O empresário goiano Leandro Batista Nóbrega, proprietário do Frigorífico Goiás e nacionalmente conhecido pela promoção da “Picanha de Bolsonaro”, está sendo acusado de transfobia, ameaça e de se recusar a pagar R$ 500 por um programa sexual. A denúncia foi feita por uma mulher trans e acompanhante de luxo, identificada pelo nome fictício de Aline* para preservar sua identidade. As informações e o vídeo (em anexo no final do texto) foram publicados pelo portal Metrópoles.
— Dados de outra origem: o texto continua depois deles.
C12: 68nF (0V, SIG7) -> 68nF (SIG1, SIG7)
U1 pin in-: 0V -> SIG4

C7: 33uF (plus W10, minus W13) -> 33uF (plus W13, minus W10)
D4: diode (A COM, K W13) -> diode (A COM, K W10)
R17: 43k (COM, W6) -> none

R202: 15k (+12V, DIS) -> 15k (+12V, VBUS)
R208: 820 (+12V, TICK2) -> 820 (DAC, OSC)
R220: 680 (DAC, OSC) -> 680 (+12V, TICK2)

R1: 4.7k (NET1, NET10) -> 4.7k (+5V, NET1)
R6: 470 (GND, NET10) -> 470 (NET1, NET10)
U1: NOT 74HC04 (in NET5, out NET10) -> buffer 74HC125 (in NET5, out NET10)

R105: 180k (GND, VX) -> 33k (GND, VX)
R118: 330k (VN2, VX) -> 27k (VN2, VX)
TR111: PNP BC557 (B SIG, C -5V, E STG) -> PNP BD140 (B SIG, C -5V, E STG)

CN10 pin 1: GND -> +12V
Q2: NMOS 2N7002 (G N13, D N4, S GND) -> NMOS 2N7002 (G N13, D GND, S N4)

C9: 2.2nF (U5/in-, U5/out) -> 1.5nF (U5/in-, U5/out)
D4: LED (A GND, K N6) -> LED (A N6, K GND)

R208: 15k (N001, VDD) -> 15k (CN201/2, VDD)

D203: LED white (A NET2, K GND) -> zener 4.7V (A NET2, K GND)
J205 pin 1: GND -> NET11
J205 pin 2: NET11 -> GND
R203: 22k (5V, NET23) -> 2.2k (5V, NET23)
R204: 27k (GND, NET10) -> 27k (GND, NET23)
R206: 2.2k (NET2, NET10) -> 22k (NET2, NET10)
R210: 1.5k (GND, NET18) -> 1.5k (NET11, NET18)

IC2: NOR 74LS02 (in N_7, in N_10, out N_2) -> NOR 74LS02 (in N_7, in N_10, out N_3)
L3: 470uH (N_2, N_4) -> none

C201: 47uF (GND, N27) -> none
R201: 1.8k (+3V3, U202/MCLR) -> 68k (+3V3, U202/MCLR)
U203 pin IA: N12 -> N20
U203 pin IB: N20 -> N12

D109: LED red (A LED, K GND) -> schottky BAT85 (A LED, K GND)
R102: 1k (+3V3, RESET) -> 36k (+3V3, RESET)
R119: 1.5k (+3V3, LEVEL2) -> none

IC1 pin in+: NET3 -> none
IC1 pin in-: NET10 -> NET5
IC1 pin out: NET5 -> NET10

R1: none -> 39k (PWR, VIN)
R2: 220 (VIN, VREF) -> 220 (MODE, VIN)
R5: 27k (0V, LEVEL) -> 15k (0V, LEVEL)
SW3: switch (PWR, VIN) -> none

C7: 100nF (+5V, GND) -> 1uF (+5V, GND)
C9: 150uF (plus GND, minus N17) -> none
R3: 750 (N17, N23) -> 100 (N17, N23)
Leandro Nóbrega possui forte projeção nacional e grande apelo nas redes sociais, onde acumula 2,5 milhões de seguidores no perfil de sua empresa no Instagram e outros 974 mil em sua conta pessoal. O empresário é conhecido por publicar vídeos de churrascos, ações de marketing e conteúdos de cunho político, mantendo proximidade com o ex-presidente Jair Bolsonaro (PL), o senador Flávio Bolsonaro (PL-RJ) e outras lideranças da direita organizada.
De acordo com as investigações, Aline* procurou a Delegacia Especializada de Atendimento à Mulher (Deam) na noite do dia 15 de junho, poucas horas após o encontro com o empresário, para registrar formalmente o boletim de ocorrência.

No documento policial, a acompanhante relata que o desentendimento entre os dois começou durante o atendimento, motivado pelo tipo de serviço sexual que o empresário pretendia contratar. Conforme consta no registro:
“A declarante diz que fez o atendimento de Leandro (serviços de ordem sexual). Leandro não ficou contente, pois queria ser passivo, e a declarante disse que não fazia ativo. Leandro foi tomar banho e, quando voltou do banheiro, ela percebeu que aquele homem era do Frigorífico Goiás”.
Segundo as declarações de Aline* à polícia, o empresário já havia demonstrado interesse prévio. Ela relatou que notou um perfil ligado ao Frigorífico Goiás visualizando suas publicações no Instagram com frequência.
Posteriormente, Leandro realizou um primeiro contato em 2024 e voltou a procurá-la em maio deste ano via WhatsApp para agendar o encontro. No dia combinado, o empresário compareceu ao apartamento da acompanhante por volta das 13h, permanecendo no local por cerca de 1 hora e 10 minutos, momento em que ocorreu a discussão após o término do serviço.
Atingida por ofensas transfóbicas e ameaças após o desacordo sobre o pagamento de R$ 500, a vítima decidiu acionar as autoridades competentes.